Closed chrisroat closed 4 years ago

chrisroat commented 4 years ago

I was starting to benchmark flowdec against this implemention in the cupyimg package, which aims to port ndimage and scikit-image onto the GPU using cupy.

I noticed that the scikit-image (and hence cupyimg's port) implementation suffer from problems with values near 0. I think it because it sometimes leads to a divide-by-zero. This explains why all the toy example code injects noise on the demo images!

Is flowdec a bit immune to this problem because of this filtering step or this clipping?

As a concrete example, the astronaut example you use to demonstrate edge ringing will not work directly in scikit-image's implementation without the added Poisson noise. Though, I've found it does reasonably well if you just rescale+shift the image from 0->1 to 0.5->1.

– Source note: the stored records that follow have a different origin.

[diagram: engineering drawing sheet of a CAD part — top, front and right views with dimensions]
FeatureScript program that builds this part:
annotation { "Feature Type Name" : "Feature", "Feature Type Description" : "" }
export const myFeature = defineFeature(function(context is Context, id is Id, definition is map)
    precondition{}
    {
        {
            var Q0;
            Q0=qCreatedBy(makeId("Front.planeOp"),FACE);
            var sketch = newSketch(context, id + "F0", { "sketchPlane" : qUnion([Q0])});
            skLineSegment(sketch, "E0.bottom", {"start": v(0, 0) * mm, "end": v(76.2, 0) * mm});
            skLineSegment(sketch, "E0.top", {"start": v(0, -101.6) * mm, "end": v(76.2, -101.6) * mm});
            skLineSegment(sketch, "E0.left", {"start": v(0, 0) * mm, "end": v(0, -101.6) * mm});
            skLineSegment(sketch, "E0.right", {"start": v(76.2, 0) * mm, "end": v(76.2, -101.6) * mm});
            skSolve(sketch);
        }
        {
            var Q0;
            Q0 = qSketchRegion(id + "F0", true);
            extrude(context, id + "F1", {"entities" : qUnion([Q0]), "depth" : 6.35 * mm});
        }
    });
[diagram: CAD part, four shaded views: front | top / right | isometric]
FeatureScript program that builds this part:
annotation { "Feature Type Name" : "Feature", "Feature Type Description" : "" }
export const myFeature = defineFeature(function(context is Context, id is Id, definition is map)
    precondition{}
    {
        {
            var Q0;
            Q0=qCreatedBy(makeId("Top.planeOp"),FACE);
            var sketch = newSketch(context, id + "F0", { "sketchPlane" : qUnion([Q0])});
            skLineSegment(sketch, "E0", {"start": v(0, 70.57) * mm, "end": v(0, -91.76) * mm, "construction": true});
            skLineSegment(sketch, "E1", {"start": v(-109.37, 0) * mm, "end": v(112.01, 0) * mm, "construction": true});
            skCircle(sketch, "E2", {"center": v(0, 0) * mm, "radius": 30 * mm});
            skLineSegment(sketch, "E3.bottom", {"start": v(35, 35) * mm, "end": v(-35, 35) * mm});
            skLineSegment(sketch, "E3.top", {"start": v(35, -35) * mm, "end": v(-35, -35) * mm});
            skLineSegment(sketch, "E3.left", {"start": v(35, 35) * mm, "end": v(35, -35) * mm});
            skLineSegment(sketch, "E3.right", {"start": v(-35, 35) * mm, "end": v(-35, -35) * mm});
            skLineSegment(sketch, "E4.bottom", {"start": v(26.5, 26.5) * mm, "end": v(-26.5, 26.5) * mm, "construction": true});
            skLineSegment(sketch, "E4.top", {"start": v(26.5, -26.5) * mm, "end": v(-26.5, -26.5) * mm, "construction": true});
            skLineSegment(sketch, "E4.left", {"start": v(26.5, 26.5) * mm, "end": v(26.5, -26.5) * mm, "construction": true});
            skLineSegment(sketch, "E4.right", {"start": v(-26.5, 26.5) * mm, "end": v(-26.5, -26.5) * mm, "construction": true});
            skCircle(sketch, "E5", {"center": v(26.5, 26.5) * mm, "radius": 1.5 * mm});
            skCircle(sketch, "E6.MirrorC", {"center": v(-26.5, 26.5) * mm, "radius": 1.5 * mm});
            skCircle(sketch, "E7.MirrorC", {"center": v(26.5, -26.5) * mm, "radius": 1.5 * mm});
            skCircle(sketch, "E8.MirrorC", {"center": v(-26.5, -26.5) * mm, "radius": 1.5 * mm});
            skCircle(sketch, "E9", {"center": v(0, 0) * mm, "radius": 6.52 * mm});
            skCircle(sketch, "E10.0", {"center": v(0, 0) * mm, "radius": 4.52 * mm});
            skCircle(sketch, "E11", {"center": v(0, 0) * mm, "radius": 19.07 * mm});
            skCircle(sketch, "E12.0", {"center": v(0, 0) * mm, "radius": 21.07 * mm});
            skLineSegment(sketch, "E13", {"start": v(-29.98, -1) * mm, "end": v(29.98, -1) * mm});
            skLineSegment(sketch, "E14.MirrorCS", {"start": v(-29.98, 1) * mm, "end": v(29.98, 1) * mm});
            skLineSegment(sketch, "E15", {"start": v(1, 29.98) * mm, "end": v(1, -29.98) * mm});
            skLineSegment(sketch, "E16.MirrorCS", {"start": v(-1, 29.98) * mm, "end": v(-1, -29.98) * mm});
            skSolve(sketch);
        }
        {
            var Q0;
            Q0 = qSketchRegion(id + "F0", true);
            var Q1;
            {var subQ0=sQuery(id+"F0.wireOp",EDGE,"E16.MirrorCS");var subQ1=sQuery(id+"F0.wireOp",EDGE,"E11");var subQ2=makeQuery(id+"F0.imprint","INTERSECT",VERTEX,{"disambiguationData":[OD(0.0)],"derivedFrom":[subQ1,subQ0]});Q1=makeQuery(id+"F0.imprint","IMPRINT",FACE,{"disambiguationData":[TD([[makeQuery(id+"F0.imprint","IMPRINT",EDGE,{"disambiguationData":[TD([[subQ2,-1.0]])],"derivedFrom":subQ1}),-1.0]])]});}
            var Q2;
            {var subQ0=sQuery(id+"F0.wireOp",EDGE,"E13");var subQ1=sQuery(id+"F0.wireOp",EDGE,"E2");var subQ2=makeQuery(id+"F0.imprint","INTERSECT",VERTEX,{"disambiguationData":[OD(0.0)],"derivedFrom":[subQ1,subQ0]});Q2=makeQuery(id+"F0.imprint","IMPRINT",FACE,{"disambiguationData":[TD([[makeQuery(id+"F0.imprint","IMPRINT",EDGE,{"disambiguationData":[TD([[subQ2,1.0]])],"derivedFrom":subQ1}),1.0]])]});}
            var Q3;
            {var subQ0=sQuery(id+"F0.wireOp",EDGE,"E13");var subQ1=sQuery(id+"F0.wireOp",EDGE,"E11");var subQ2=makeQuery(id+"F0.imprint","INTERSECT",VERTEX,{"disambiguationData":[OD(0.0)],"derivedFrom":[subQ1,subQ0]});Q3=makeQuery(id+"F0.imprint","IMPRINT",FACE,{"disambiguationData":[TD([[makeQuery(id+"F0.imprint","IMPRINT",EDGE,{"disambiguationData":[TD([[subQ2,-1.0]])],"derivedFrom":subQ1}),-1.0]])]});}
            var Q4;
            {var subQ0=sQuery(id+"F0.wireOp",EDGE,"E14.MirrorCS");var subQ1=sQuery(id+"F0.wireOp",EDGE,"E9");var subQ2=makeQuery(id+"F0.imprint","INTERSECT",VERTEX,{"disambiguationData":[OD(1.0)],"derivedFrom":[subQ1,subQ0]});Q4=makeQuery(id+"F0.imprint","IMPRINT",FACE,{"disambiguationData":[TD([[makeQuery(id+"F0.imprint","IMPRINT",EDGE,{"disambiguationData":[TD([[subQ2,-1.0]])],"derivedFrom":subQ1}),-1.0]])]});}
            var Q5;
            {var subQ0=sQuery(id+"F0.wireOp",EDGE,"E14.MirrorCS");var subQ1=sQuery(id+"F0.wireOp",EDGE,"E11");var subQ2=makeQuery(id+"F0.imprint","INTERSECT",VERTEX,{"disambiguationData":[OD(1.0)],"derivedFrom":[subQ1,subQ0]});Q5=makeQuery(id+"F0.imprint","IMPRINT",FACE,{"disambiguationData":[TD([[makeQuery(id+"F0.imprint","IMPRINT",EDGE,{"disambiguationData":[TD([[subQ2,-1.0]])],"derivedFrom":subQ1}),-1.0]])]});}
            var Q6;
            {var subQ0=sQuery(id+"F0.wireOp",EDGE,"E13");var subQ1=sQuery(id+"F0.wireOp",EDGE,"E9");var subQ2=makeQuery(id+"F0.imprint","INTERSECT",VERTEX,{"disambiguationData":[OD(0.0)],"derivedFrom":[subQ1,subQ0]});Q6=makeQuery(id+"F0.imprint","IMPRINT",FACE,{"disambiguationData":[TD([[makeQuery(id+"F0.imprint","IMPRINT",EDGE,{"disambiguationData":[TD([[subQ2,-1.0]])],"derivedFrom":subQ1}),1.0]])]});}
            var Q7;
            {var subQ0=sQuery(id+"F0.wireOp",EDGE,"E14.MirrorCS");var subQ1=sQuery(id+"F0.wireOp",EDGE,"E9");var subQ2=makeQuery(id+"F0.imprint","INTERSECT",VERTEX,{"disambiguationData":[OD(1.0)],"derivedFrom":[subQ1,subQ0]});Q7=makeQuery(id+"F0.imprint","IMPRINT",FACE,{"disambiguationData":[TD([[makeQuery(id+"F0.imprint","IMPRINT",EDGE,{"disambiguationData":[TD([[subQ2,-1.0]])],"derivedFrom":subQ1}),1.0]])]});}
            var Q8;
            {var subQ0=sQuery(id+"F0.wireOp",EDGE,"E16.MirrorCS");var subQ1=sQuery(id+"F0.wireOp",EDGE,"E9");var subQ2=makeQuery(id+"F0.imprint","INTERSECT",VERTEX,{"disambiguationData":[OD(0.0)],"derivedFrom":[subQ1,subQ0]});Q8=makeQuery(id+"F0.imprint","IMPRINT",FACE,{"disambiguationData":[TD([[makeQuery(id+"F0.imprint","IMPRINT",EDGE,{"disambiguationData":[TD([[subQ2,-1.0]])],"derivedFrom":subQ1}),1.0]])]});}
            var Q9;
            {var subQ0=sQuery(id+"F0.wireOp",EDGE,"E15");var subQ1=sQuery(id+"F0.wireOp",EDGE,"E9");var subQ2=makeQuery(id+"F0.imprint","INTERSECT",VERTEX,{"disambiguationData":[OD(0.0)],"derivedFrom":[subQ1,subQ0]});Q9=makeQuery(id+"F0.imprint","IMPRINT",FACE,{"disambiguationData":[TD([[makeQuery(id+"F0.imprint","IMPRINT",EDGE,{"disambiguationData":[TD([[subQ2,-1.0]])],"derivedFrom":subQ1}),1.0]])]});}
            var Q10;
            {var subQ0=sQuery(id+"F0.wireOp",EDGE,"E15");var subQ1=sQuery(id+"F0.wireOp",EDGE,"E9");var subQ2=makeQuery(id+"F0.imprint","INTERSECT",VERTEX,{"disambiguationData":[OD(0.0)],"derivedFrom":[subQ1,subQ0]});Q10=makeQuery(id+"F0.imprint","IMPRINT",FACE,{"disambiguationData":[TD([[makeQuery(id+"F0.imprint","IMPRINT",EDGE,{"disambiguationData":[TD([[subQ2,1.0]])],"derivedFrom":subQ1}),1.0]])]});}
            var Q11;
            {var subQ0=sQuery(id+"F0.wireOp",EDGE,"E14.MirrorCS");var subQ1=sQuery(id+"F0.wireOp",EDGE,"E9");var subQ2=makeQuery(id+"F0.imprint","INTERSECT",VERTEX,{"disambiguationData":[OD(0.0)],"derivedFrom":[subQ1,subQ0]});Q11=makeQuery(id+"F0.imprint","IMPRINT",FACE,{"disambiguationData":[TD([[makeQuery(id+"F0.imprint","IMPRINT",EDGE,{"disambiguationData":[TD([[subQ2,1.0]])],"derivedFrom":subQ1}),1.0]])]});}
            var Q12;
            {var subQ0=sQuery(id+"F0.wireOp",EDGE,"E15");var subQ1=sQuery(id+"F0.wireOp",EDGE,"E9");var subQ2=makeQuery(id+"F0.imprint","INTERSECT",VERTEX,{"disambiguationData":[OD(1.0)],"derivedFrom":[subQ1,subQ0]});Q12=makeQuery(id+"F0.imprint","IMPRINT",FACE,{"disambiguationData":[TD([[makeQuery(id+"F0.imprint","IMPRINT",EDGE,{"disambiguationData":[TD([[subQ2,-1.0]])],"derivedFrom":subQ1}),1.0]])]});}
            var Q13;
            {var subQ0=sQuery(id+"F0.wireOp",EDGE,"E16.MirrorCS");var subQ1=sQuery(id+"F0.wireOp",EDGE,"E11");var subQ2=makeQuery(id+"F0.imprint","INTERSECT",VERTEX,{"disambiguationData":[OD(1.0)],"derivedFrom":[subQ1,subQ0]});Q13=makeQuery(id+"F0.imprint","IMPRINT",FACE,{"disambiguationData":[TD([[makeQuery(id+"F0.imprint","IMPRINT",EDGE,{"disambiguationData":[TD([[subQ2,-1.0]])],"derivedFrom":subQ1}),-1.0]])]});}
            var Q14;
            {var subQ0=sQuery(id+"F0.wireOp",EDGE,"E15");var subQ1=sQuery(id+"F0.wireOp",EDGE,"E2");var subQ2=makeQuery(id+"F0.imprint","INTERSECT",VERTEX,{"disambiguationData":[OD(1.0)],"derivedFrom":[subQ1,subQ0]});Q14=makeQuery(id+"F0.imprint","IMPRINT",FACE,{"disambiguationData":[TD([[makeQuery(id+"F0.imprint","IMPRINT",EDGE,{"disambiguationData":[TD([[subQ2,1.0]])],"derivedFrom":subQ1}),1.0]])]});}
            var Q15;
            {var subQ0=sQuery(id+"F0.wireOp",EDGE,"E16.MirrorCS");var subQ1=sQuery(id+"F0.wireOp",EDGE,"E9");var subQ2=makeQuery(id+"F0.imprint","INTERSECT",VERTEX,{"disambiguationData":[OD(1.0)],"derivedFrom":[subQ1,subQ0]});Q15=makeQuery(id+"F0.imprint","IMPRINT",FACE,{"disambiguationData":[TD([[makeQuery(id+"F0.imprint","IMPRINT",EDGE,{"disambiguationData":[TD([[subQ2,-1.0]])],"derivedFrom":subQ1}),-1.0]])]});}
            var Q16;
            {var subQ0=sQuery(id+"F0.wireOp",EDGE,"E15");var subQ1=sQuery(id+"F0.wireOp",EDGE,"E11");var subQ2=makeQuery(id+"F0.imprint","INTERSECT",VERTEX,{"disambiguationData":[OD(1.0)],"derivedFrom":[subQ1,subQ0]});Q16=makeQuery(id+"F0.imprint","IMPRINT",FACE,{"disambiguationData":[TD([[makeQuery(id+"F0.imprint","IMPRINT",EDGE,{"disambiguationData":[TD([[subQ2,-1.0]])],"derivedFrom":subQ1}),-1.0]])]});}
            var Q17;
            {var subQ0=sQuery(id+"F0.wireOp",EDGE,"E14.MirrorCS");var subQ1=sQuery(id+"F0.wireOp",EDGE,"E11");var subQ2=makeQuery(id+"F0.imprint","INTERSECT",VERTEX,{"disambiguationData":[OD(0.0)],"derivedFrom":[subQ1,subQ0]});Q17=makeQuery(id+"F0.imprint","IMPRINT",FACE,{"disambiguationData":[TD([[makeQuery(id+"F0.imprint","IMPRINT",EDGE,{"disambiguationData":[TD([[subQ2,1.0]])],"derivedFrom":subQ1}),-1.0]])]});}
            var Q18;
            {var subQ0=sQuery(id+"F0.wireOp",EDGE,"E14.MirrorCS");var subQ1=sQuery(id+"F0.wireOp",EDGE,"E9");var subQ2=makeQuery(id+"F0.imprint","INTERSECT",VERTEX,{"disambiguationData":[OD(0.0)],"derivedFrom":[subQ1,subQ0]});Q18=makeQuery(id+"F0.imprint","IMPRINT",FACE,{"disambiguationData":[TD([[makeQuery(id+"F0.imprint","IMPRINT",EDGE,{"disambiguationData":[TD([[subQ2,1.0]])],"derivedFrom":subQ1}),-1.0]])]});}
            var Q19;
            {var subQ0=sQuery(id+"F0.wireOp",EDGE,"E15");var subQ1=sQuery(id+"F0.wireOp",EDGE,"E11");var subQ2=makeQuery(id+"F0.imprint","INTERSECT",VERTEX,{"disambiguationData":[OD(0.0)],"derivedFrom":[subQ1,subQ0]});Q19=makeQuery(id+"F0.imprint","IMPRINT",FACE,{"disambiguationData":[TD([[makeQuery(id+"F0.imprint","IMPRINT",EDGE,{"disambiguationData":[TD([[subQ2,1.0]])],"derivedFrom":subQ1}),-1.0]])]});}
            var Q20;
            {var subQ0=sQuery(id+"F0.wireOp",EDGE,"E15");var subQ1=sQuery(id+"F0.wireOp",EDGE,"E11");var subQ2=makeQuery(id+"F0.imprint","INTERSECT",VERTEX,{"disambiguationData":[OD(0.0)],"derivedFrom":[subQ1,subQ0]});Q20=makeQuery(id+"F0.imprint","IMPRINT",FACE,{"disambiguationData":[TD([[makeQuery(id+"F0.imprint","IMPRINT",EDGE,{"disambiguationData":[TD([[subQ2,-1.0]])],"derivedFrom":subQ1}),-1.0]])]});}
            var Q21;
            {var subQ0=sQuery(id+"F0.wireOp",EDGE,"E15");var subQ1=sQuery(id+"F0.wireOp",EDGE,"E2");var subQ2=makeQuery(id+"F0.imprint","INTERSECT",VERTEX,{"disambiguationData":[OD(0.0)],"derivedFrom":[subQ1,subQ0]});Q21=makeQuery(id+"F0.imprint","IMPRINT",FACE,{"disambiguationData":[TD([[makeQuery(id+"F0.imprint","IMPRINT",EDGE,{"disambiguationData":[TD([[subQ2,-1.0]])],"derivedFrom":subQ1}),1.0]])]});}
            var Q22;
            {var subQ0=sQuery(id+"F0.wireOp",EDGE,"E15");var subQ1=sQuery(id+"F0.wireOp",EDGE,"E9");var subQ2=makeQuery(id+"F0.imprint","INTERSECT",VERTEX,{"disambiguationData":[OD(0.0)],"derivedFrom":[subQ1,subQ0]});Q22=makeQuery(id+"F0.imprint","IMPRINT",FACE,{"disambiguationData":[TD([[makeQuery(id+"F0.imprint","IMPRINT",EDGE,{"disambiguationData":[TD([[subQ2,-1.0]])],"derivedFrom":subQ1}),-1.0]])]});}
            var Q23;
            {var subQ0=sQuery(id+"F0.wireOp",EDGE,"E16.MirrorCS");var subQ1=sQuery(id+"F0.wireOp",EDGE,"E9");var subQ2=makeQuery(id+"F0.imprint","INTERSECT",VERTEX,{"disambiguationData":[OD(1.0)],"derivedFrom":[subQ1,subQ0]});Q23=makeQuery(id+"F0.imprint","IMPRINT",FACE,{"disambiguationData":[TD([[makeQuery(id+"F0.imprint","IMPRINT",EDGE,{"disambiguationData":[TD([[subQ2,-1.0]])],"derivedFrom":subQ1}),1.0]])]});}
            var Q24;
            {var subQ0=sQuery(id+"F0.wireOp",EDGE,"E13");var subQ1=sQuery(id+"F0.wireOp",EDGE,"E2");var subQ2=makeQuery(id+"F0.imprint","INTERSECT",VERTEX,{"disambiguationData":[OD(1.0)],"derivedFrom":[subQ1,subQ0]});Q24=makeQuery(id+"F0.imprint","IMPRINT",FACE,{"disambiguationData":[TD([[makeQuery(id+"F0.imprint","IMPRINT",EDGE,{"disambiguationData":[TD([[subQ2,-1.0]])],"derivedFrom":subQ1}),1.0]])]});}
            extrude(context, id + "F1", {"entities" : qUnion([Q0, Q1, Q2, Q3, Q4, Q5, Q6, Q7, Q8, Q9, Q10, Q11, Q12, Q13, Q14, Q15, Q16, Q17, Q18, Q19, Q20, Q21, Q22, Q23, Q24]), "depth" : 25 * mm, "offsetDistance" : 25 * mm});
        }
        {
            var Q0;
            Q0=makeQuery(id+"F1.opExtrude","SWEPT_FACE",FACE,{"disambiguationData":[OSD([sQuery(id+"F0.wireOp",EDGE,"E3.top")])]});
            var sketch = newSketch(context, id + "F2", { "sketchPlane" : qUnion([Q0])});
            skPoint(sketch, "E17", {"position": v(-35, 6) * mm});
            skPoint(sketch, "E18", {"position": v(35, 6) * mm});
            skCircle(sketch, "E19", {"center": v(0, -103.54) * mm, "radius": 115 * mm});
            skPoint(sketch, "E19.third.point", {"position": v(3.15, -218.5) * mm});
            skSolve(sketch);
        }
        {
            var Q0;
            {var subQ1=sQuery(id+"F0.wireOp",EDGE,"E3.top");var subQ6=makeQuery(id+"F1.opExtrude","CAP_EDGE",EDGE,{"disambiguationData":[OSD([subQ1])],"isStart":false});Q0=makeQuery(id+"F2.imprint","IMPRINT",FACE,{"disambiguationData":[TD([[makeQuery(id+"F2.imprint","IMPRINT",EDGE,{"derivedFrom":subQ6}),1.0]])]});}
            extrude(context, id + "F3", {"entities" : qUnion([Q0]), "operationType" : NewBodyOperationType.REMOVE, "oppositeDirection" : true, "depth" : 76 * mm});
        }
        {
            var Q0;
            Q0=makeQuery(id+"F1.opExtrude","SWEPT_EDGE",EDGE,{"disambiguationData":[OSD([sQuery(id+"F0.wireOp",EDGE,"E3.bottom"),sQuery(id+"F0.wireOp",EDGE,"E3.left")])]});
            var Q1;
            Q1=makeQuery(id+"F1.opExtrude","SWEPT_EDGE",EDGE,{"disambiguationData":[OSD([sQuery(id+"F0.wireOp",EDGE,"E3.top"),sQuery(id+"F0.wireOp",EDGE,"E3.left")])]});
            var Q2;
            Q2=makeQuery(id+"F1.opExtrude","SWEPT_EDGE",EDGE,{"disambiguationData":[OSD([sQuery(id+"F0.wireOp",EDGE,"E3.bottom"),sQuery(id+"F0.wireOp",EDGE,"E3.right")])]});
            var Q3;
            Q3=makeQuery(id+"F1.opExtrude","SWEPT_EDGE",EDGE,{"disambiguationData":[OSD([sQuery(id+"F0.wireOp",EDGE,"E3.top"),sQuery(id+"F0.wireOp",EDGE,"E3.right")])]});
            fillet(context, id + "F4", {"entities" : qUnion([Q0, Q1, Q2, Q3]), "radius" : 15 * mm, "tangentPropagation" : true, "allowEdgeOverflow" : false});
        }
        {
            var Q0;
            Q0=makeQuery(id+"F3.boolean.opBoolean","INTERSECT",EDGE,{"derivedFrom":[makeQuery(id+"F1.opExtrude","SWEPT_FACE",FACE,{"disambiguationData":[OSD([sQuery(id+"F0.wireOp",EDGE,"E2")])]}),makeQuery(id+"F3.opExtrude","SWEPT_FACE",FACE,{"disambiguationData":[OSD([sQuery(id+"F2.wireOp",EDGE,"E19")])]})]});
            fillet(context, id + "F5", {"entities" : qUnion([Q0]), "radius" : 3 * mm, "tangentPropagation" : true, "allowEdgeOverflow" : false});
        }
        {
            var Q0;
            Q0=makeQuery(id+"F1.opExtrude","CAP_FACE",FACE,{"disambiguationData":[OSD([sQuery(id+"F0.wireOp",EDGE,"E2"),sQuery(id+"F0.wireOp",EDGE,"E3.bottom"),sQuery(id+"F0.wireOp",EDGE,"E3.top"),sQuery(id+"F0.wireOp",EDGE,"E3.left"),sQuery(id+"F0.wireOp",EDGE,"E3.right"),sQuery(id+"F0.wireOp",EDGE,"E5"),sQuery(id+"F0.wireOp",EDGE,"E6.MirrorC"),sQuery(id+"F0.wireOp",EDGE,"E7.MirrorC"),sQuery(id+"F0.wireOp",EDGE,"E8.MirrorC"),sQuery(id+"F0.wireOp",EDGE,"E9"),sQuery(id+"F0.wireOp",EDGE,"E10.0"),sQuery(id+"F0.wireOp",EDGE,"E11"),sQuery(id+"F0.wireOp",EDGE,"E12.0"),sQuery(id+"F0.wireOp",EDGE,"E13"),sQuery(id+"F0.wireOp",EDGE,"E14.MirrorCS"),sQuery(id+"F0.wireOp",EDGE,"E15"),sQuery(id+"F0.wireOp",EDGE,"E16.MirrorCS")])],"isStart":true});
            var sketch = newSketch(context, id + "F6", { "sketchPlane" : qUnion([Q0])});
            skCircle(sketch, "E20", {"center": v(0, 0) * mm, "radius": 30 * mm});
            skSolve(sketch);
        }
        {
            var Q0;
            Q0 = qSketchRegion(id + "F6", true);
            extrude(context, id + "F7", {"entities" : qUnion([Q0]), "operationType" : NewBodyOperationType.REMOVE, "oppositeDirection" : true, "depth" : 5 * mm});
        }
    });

[My reason for trying cupyimg is that I'm already using cupy in my docker image, and adding tensorflow's 1.5GB is making my images even larger. For now, at least, I'm sticking with flowdec because it works on our data, since we hit the divide-by-zeros with the naive implementation.]

eric-czech commented 4 years ago

Hey @chrisroat, yea if I recall correctly the RL likelihood model is invalid if any of the intermediate arrays contain negative values (being based on poisson distributions). I saw both of those things (the filtering + clipping) in other implementations so I added them after some initial errors thrown from TF fft functions.

It's probably worth filing an issue on cupyimg given that it's more actively maintained. There is definitely precedent for that kind of adjustment in imagej and deconvolutionlab2 so I don't imagine they wouldn't want to incorporate it.

chrisroat commented 4 years ago

The cupyimg people are just mimicking scikit-image, so I may have to start there. Thanks for the info.